Tutto esaurito alla Solar Arena di Brunico per un match che dovrebbe rimettere in corsa i pusteresi. La partenza è giallonera, il Bolzano cerca di tenere alta la sua difesa, gioca con ordine richiamando spesso gli attaccanti ad un duro lavoro di copertura. Quando già i giocatori pensano al primo intervallo, è un’invenzione di Giliati a liberare il solito Knackstedt e gli ospiti vanno in vantaggio a 30’’ dalla sirena. Ling distribuisce dischi preziosi ai suoi, ma Zaba nega il pareggio a Scandella, Cullen e Jensen, tutti poco ispirati. Ne approfitta Sharp per trovare il doppio vantaggio in collaborazione con Knackstedt e Giliati (che bella linea questa del Bolzano!), poi i padroni di casa trovano finalmente uno spiraglio verso Zaba con Magnan che accorcia dalla distanza.
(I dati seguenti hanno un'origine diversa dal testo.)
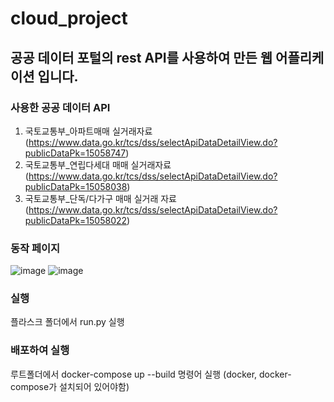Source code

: # cloud_project

## 공공 데이터 포털의 rest API를 사용하여 만든 웹 어플리케이션 입니다.

### 사용한 공공 데이터 API
1.  국토교통부_아파트매매 실거래자료 
(https://www.data.go.kr/tcs/dss/selectApiDataDetailView.do?publicDataPk=15058747)
2. 국토교통부_연립다세대 매매 실거래자료 
(https://www.data.go.kr/tcs/dss/selectApiDataDetailView.do?publicDataPk=15058038)
3. 국토교통부_단독/다가구 매매 실거래 자료 
(https://www.data.go.kr/tcs/dss/selectApiDataDetailView.do?publicDataPk=15058022)

### 동작 페이지
![image](https://user-images.githubusercontent.com/31751481/102386552-88953180-4012-11eb-8c35-4483761f3480.png)
![image](https://user-images.githubusercontent.com/31751481/102386595-96e34d80-4012-11eb-8fd6-bfca4256d9e4.png)


### 실행
플라스크 폴더에서 run.py 실행

### 배포하여 실행
루트폴더에서 
docker-compose up --build
명령어 실행 (docker, docker-compose가 설치되어 있어야함)



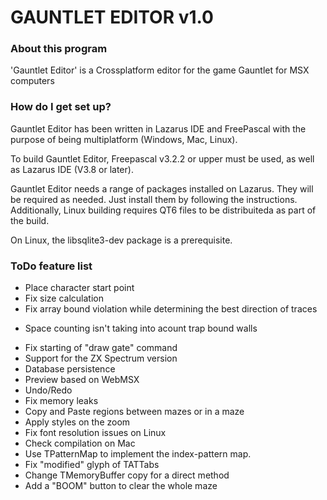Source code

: # GAUNTLET EDITOR v1.0 #


### About this program ###

'Gauntlet Editor' is a Crossplatform editor for the game Gauntlet for MSX computers

### How do I get set up? ###

Gauntlet Editor has been written in Lazarus IDE and FreePascal with the purpose of being multiplatform (Windows, Mac, Linux).

To build Gauntlet Editor, Freepascal v3.2.2 or upper must be used, as well as Lazarus IDE (V3.8 or later).

Gauntlet Editor needs a range of packages installed on Lazarus. They will be required as needed. Just install them by following the instructions.
Additionally, Linux building requires QT6 files to be distribuiteda as part of the build.

On Linux, the libsqlite3-dev package is a prerequisite.


### ToDo feature list ###

* Place character start point
* Fix size calculation
* Fix array bound violation while determining the best direction of traces
+ Space counting isn't taking into acount trap bound walls
- Fix starting of "draw gate" command
- Support for the ZX Spectrum version
- Database persistence
- Preview based on WebMSX
- Undo/Redo
- Fix memory leaks
- Copy and Paste regions between mazes or in a maze
- Apply styles on the zoom
- Fix font resolution issues on Linux
- Check compilation on Mac
- Use TPatternMap to implement the index-pattern map.
- Fix "modified" glyph of TATTabs
- Change TMemoryBuffer copy for a direct method
- Add a "BOOM" button to clear the whole maze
Il sospirato 2-2 viene da Oberrauch in superiorità e rimane tale fino al 60’. Nel supplementare decide una penalità toccata a Magnan: i padroni di casa accusano l’arbitro Gasser di eccessiva fiscalità nell’espulsione, Giliati ne approfitta ed il Bolzano si porta sul match point.

* gara4 Bolzano - Val Pusteria 3-1 (2-0, 0-0, 1-1)
Ultima spiaggia per il Val Pusteria. Tutti si aspettano un assalto all’arma bianca, invece i gialloneri appaiono disorientati e la gara viene decisa nei primi dieci minuti dalla terza linea bolzanina a segno con Insam al 3’ e Walcher al 8’. Ci sarebbe il tempo per riprendersi, ma i valpusteresi non sono in giornata e Zaba appare sempre più un muro invalicabile. La fiammata d’orgoglio arriva a sette minuti dal termine quando Kivela toglie a sorpresa il portiere e Oberrauch, ben servito da Ling, accorcia le distanze; Stromberg torna in pista, Insam (il coach) chiede ai suoi di non sciupare dischi e Sharp lo accontenta infilando, nel giro di un minuto, il 3-1 tra palo e portiere. Finiscono così la partita, la serie, il campionato: il Bolzano torna campione d’Italia dopo la doppietta 2008/2009.

Brunico fallisce il suo secondo tentativo, questa volta senza l’ingenuità di chi non è abituato a frequentare i quartieri alti, forse con quel po’ d’immaturità che lascia galoppare la fantasia attorno a traguardi effimeri e si ritrova con le mosche in mano negli annali dei vincitori. Gran campionato quello dei pusteresi, gran spettacolo di pubblico e di gioco, dal mazzo scelgo tre nomi: Ling, Oberrauch e Willeit (Scandella lo aspetto in azzurro a Stoccolma). L’augurio è di trovare la forza per riprovarci.

Bolzano cinico, lo si sapeva; Bolzano con un roster ridotto, lo si sapeva; Bolzano con un ottimo portiere, lo si sapeva; Bolzano con un coach, Adolf Insam, difensivista e anche fortunato, lo si sapeva. Ciò che i commentatori ed i giocatori di Brunico non si aspettavano è che il Bolzano fosse una squadra così compatta. Merito dell’assistant coach Brian McCutcheon giunto dai Buffalo Sabres proprio per i play offs? Forse, anche perché nell’ultima fase i biancorossi hanno vinto sempre 4-0 le serie di quarti, semifinale e finale; ma Adolf Insam avrà pure inciso se, tra infortuni e problemi di ambientamento, aveva portato i suoi così in alto. Zaba e Knackstedt sono sulla bocca di tutti, la prima linea (Giliati, Sharp, Knackstedt) ha incantato, però c’è anche molta Italia con Borgatello, Egger, Ambrosi, Bernard, Marco Insam, Zisser, Walcher, Dorigatti... A laurearsi campioni sono stati anche Rogers, Myers, McCutcheon (figlio), Edwardson, il back-up Hell ed i giovani Fabris e Demetz: complimenti.